Almost two million Britons are looking after someone with dementia, an alarming Alzheimer’s Society report shows.
And that figure is set to soar by a million to 2.8million by 2035 – laying bare the country’s broken social care system.
A second study from Age UK shows that in total, 3.3million over-65s now spend their retirement caring for another person – an increase from 2.7million in the past eight years.
The huge cost and poor quality mean many people are forced to shoulder the burden of care themselves. Today’s Age UK figures show over-80s alone provide 23million hours of unpaid care every week [File photo]
An astonishing 970,000 are over 80 – meaning one in three of all people in this age group are now carers.
The two major reports show why the issue is set to become one of the key areas for Boris Johnson’s government.
The two charities last night called on the Prime Minister to urgently act on his vow to end the social care scandal.
The Daily Mail is calling for a quick solution to the crisis. Experts and politicians from all parties have backed our campaign to prevent 21,000 people a year having to sell their family homes to pay for care.
A second study from Age UK shows that in total, 3.3million over-65s now spend their retirement caring for another person – an increase from 2.7million in the past eight years [File photo]
More than 350,000 people signed the Daily Mail’s petition to end the scandal, which was handed in to Downing Street in October.
Charities, academics and celebrities – including Hollywood star Dame Judi Dench, broadcaster Michael Parkinson and Downton Abbey writer Lord Julian Fellowes – have backed the call.
Mr Johnson has repeatedly promised to act – but today’s Queen’s Speech is expected to contain no details as to how he will deliver on that pledge.
On his first day as Prime Minister in July he said he would end the crisis ‘once and for all’.
I need a loan to find home for husband
At 64, Julia Brutnell should be preparing for a relaxing retirement.
Instead she spends her days as a full-time unpaid carer for her husband Bob, 69, who has advanced dementia and other disabilities.
‘I’ve been lifting my husband every day for six years,’ Mrs Brutnell said.
‘And for the last two years I’ve been caring for him 24 hours a day, seven days a week.’
Daycare services cannot cope with the former BT manager’s needs. He also has Parkinson’s disease, Type Two diabetes and often wanders off – with one incident last month leaving him hospitalised.
Mrs Brutnell can’t afford up to £7,000 a month for a care home.
But when Mr Brutnell is discharged, Mrs Brutnell faces taking out a loan against the £270,000 family home in Chelmsford to pay for him to go into care.
She told the Mail: ‘A lot of people are in the same position – it is a huge injustice.’
But aside from committing £1billion in additional funding for social care next year – which experts say is enough to merely keep the system going as it is – Mr Johnson is yet to provide any further information.
Health Secretary Matt Hancock yesterday failed to provide a timescale when quizzed on Government plans.

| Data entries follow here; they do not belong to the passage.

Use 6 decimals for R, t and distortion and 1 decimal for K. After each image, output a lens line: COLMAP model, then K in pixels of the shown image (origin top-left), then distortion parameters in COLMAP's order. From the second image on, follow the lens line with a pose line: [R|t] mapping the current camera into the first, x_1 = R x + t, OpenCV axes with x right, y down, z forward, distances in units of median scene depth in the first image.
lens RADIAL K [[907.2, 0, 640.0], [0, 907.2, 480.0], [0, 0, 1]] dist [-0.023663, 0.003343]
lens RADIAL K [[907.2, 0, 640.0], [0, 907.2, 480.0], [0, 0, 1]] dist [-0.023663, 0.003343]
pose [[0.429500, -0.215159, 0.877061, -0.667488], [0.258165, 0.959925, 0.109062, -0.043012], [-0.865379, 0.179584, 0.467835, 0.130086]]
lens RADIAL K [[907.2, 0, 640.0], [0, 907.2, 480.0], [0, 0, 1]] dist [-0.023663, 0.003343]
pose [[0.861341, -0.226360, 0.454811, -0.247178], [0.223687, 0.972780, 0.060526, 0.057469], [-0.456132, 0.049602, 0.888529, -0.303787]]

‘We’ve made a very big commitments on social care in the manifesto, and we will meet those commitments,’ he said.
‘We’ve already been having the discussions about starting the work, and we absolutely will make the manifesto commitments that we set out very clearly.’

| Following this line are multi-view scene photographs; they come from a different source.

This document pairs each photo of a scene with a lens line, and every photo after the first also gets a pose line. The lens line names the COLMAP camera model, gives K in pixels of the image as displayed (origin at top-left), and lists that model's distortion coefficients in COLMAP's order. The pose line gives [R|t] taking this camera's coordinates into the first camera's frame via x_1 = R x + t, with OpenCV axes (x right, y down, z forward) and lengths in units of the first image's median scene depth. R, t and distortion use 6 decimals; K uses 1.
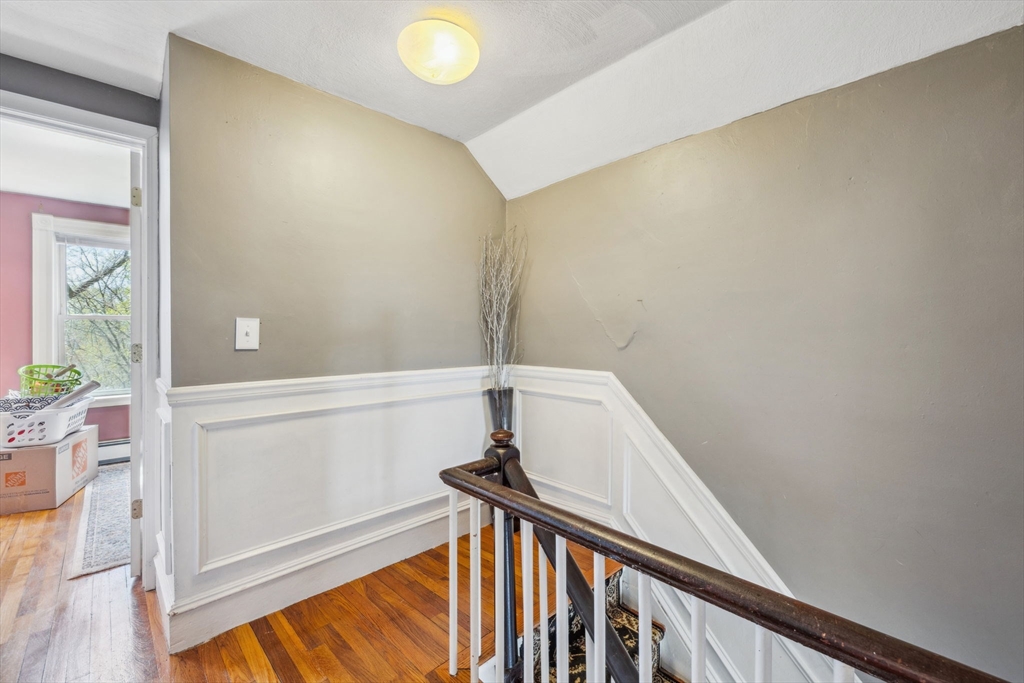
lens RADIAL K [[434.1, 0, 512.0], [0, 434.1, 341.5], [0, 0, 1]] dist [0.000467, 0.000103]
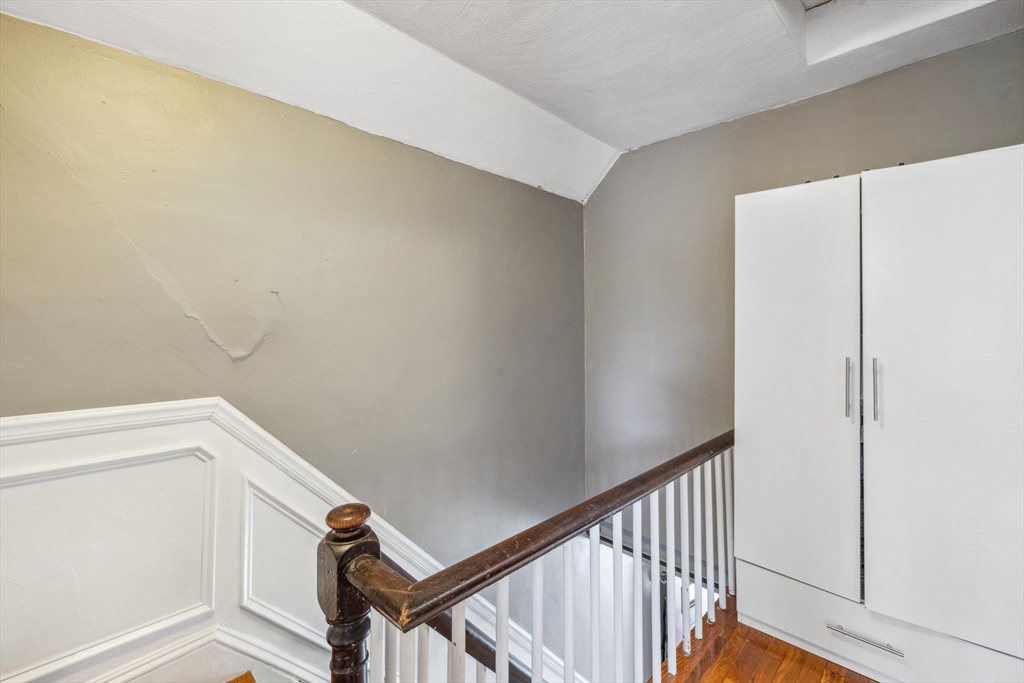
lens RADIAL K [[437.6, 0, 513.8], [0, 437.6, 301.9], [0, 0, 1]] dist [0.001175, 0.000199]
pose [[-0.037407, 0.056253, 0.997716, -0.458429], [0.022613, 0.998206, -0.055433, -0.025360], [-0.999044, 0.020488, -0.038612, 0.588586]]
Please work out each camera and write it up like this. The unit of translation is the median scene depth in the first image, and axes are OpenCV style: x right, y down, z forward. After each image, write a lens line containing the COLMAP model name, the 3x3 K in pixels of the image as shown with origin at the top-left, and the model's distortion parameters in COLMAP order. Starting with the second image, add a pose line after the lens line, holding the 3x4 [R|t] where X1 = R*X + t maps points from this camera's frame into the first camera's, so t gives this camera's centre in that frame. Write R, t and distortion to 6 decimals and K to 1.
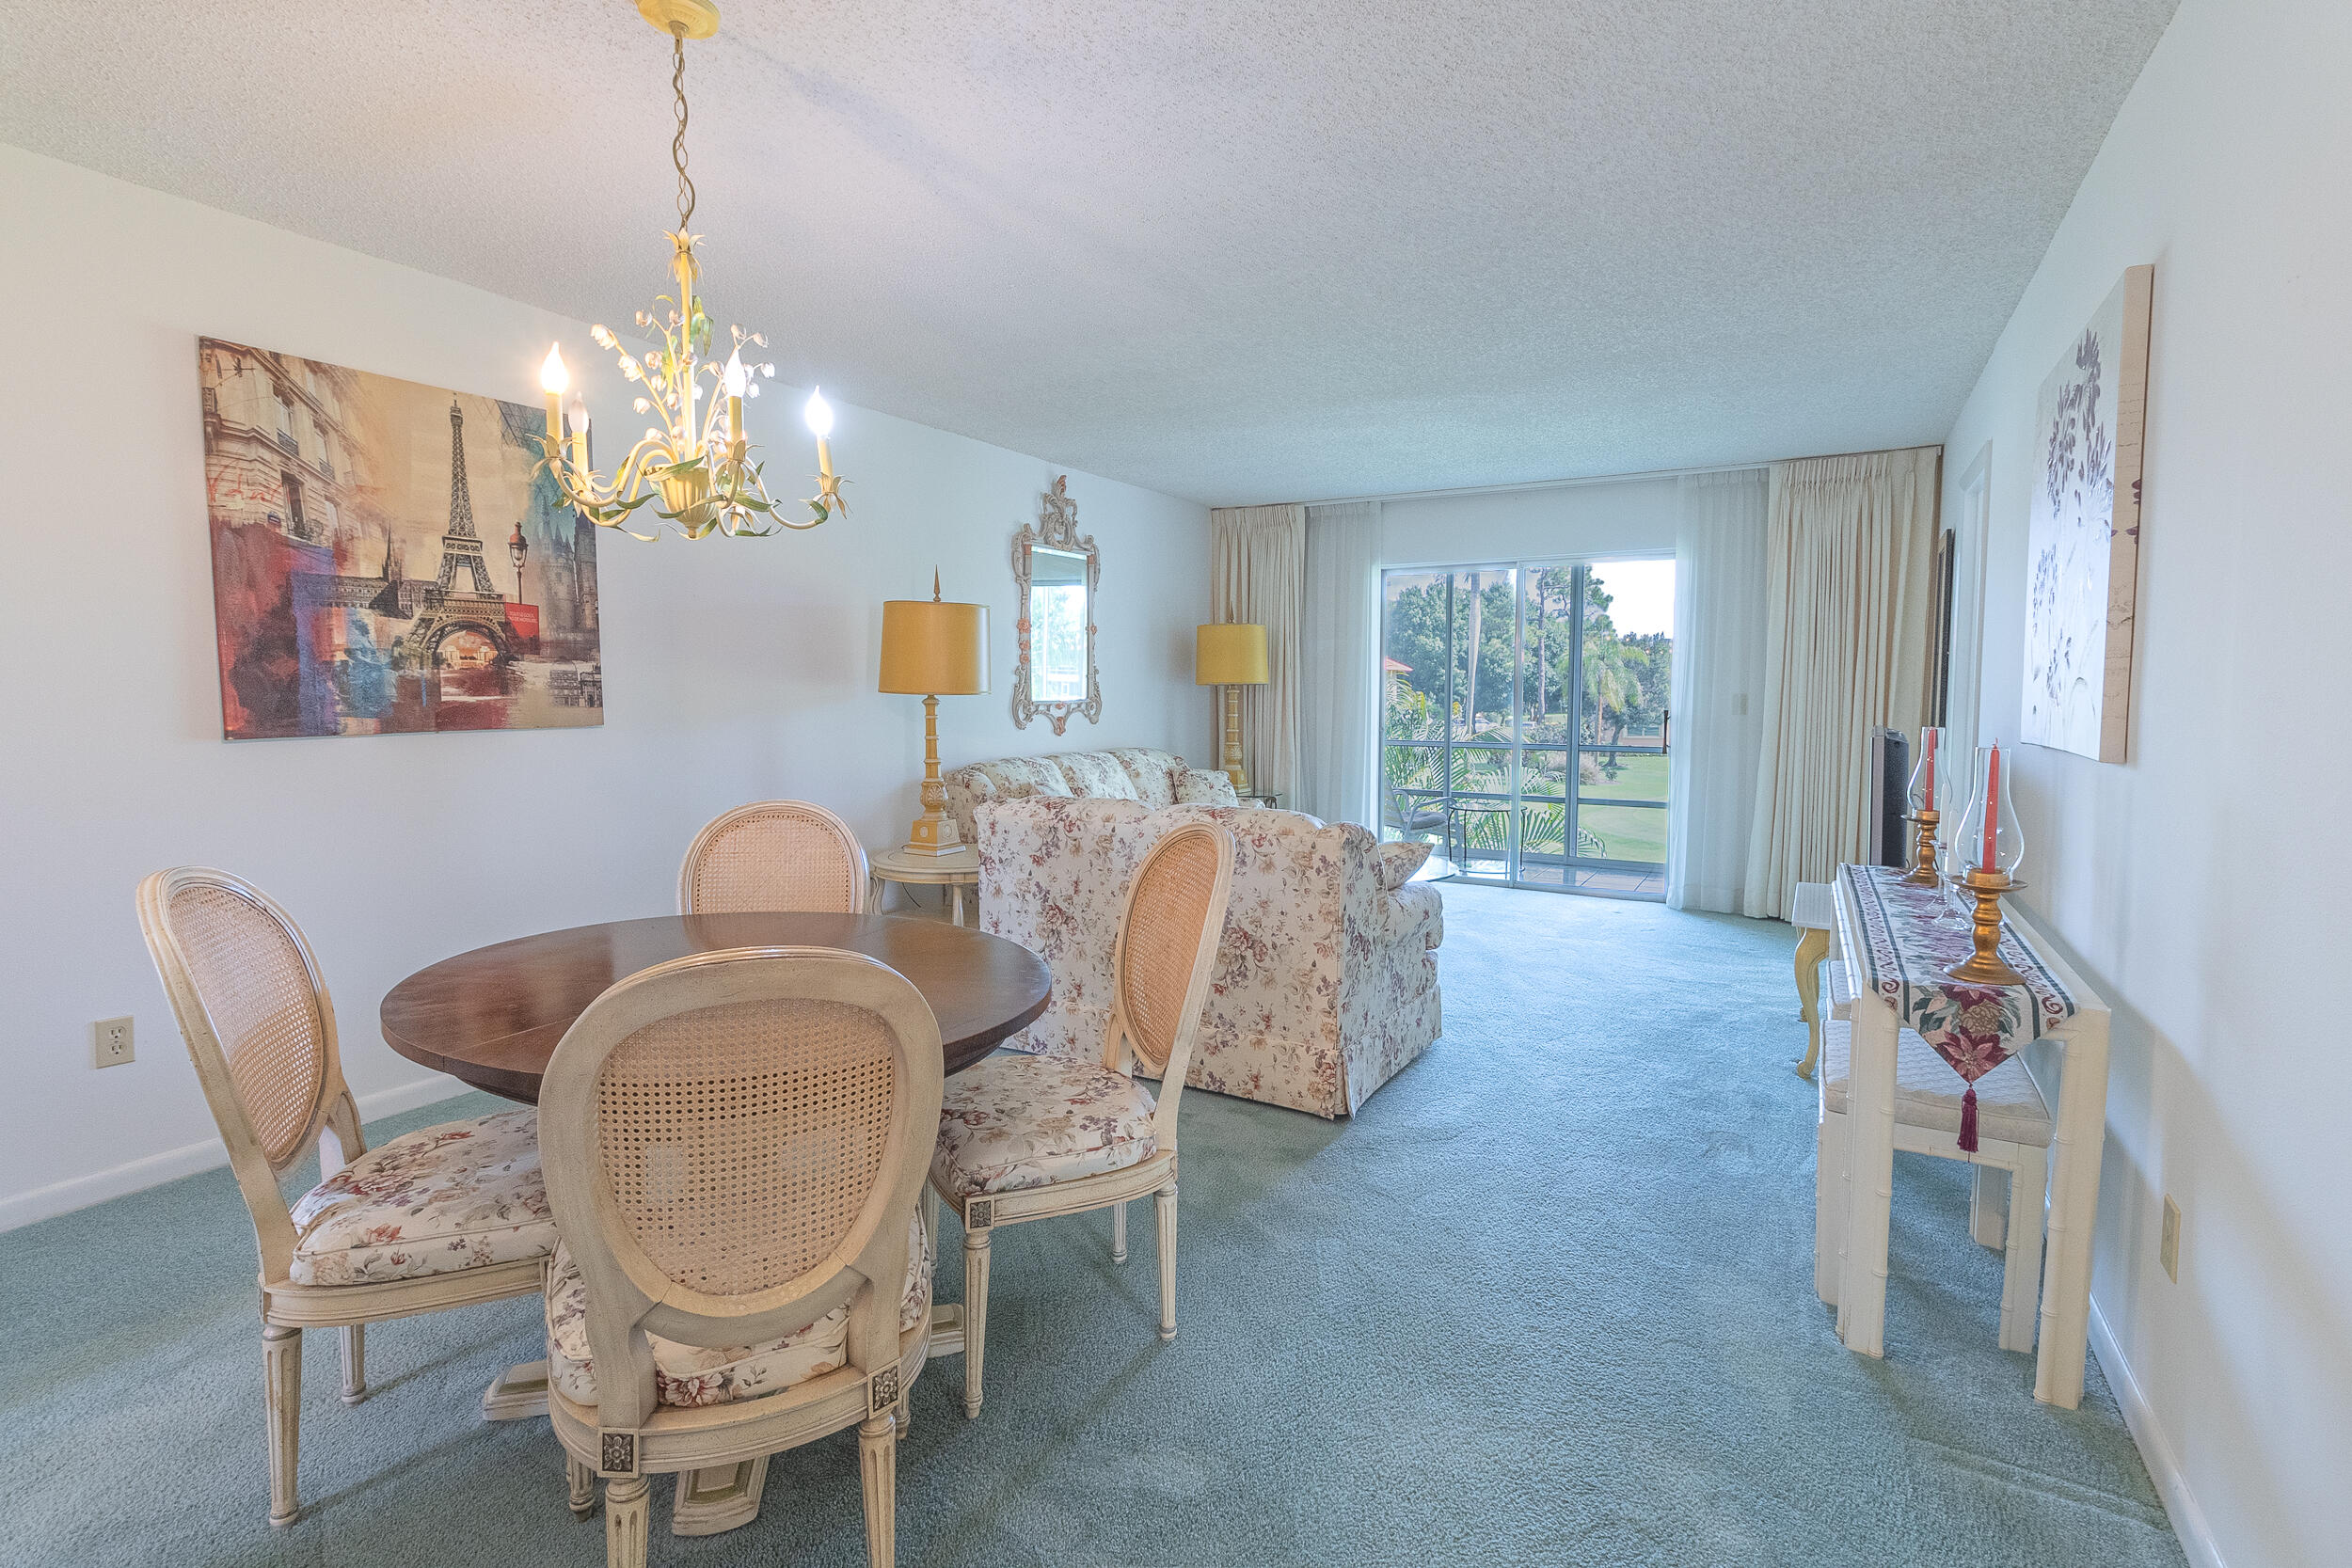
lens RADIAL K [[1099.8, 0, 1176.2], [0, 1099.8, 772.2], [0, 0, 1]] dist [-0.000968, -0.000028]
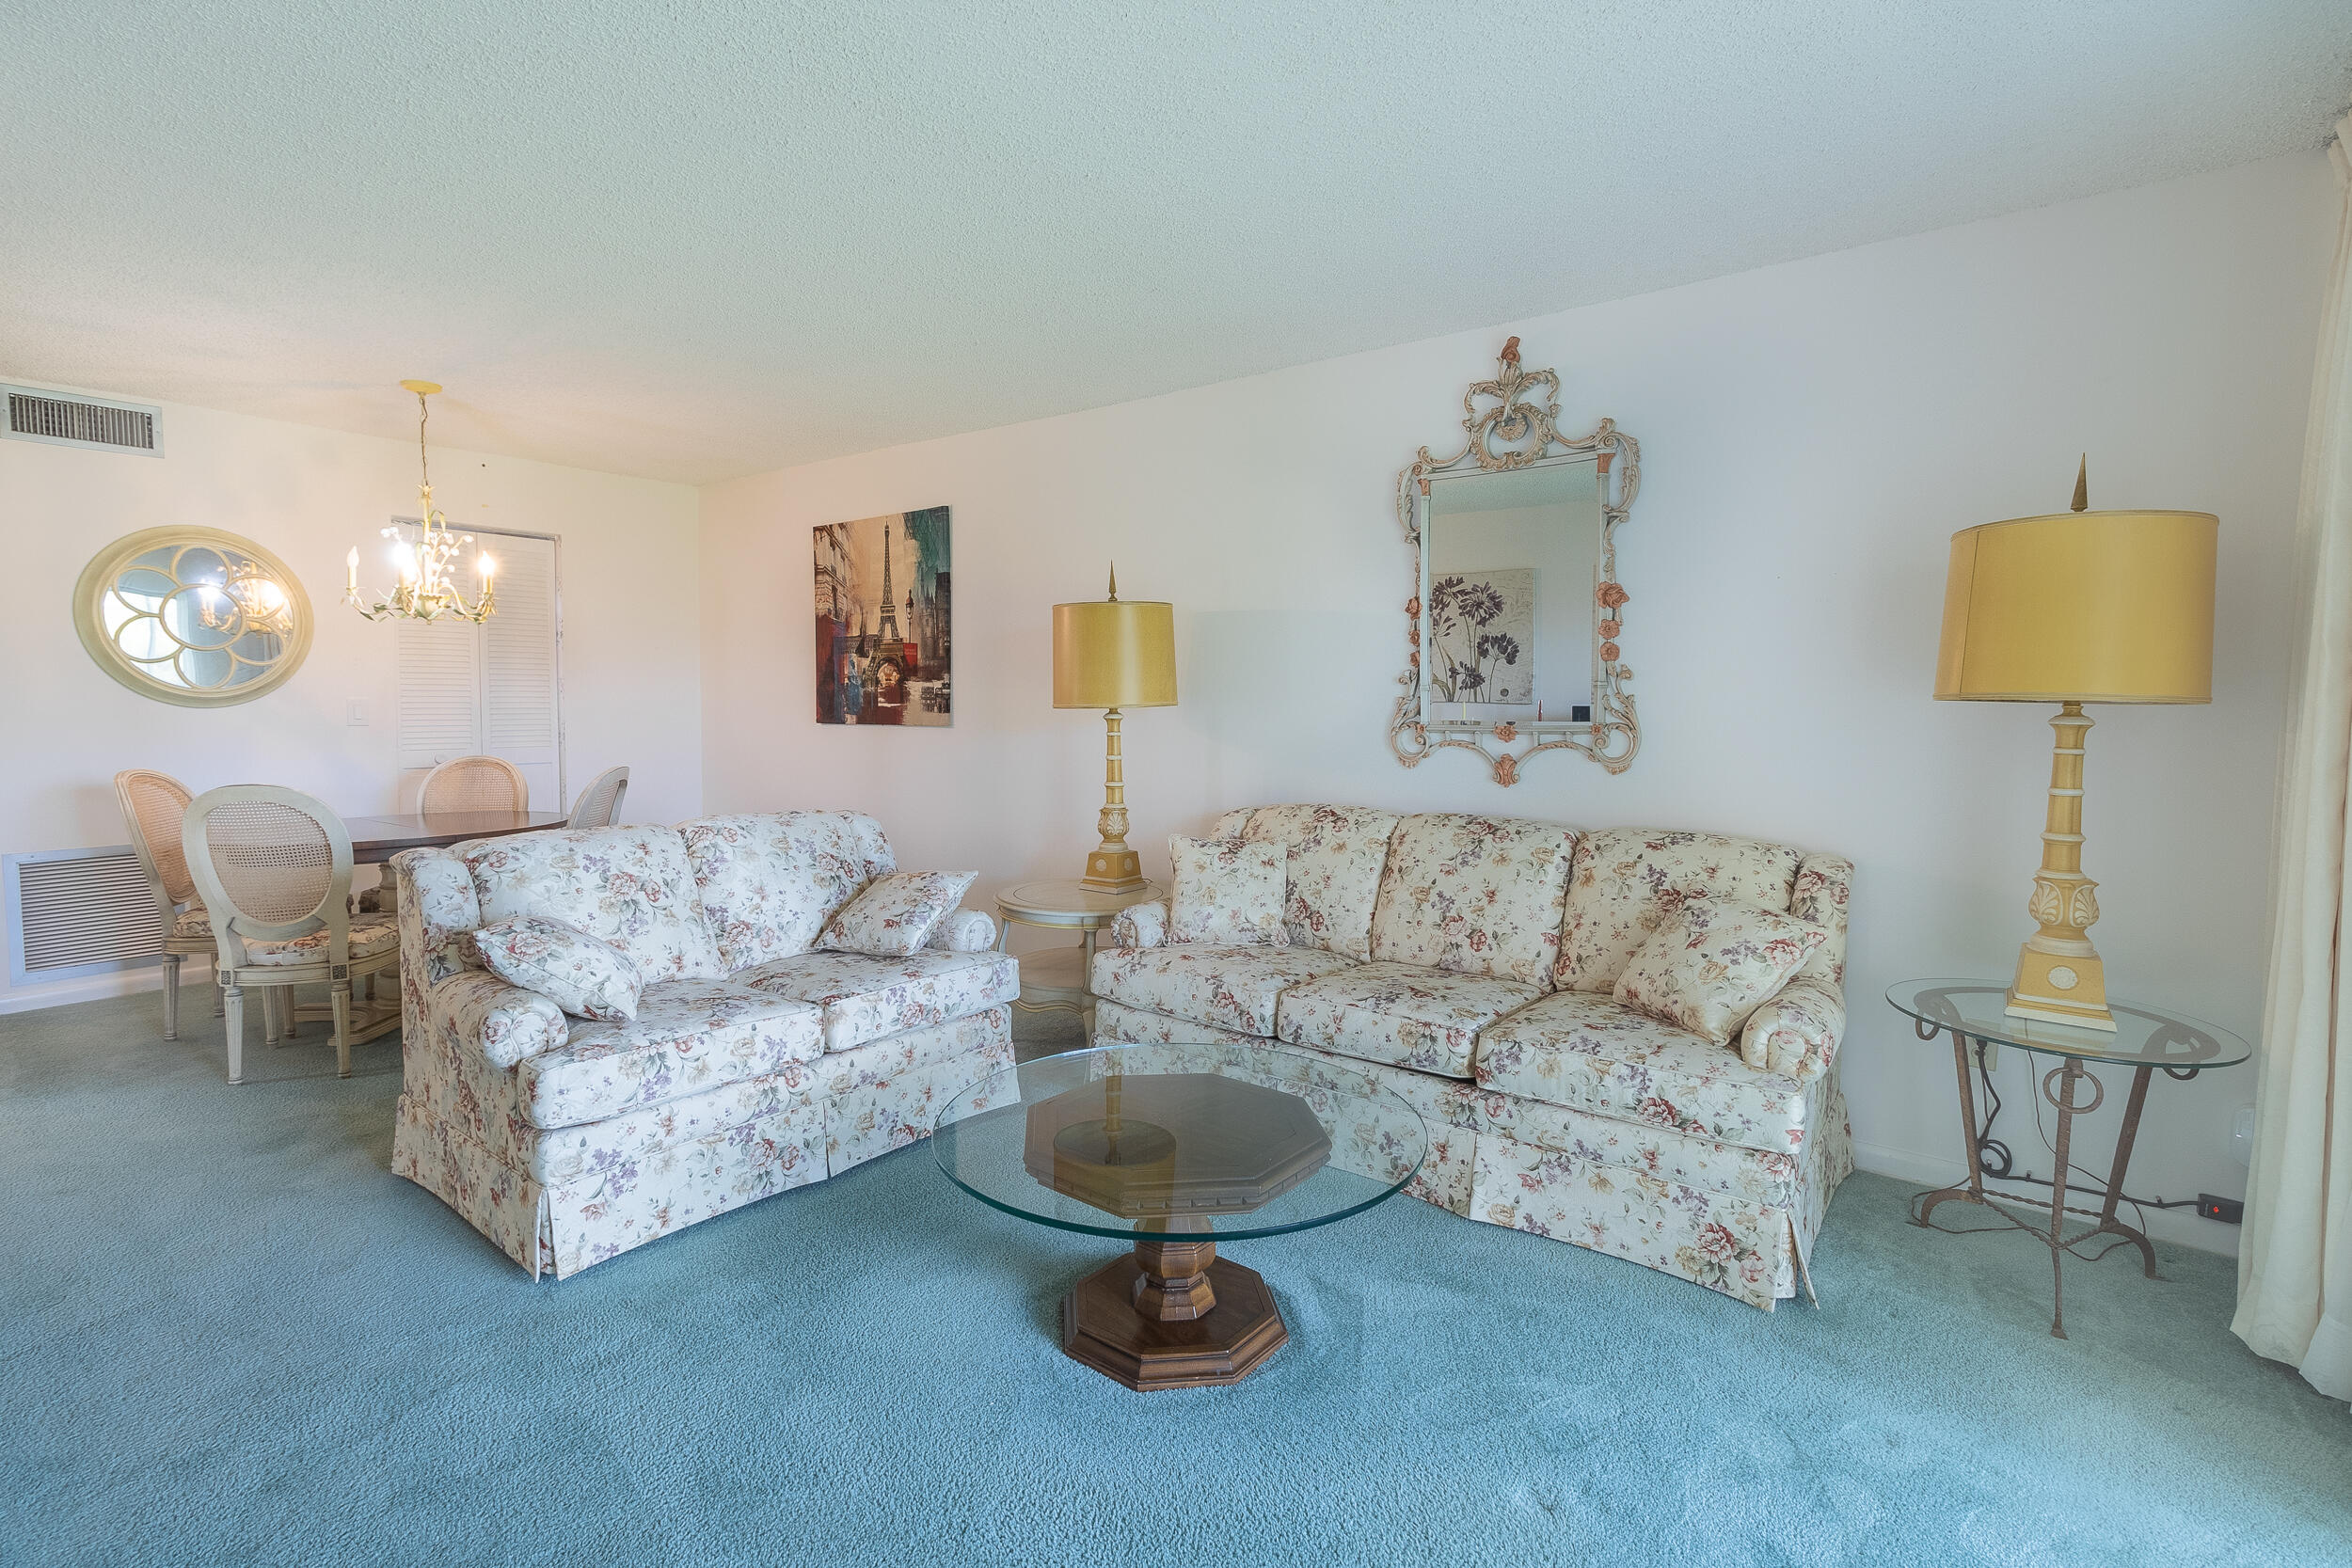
lens RADIAL K [[1099.8, 0, 1179.7], [0, 1099.8, 783.9], [0, 0, 1]] dist [-0.000968, -0.000028]
pose [[-0.139032, 0.077966, -0.987214, 0.892240], [-0.083937, 0.992381, 0.090195, -0.131960], [0.986724, 0.095404, -0.131428, 1.629162]]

The key problem is that anyone who has more than £23,250 in savings, including the value of their home, is rejected for state-funded care and has to stump up the cash themselves.
The quality of that care is often appalling – with 22 per cent of homes for dementia patients classed as ‘inadequate’ or ‘requires improvement’ by the Care Quality Commission.
The huge cost and poor quality mean many people are forced to shoulder the burden of care themselves. Today’s Age UK figures show over-80s alone provide 23million hours of unpaid care every week – worth approximately £23billion a year.
Tragically, some 71 per cent of these elderly carers have their own long- term health issues.
The key problem is that anyone who has more than £23,250 in savings, including the value of their home, is rejected for state-funded care and has to stump up the cash themselves [File photo]
Caroline Abrahams, charity director at Age UK, said: ‘Almost all of them willingly provide care for the person they love, typically a sick or disabled husband or wife, son or daughter, but by repeatedly failing to sort out our social care system, the State is exploiting their goodwill and often leaving them to manage incredibly difficult situations alone. Blessed as it is with such a substantial parliamentary majority, our new government is better placed than any in the last 20 years to refinance and reform social care.’
And Jeremy Hughes, chief executive of the Alzheimer’s Society, said: ‘Almost two million family and friends of people with dementia are shouldering the enormous pressure of filling the gaps where good care is neither accessible nor affordable. This can’t go on. Social care needs to be funded like other public services, such as the NHS and education, where the cost is shared across society.’
Meanwhile, Niall Dickson, who heads the NHS Confederation which represents organisations across the sector, stressed: ‘The plight of older carers is one of the unseen scandals of our failing social care sector. They should be seen as a great resource who should be supported. Instead, too often they are left to fend on their own, neglected and unsupported.’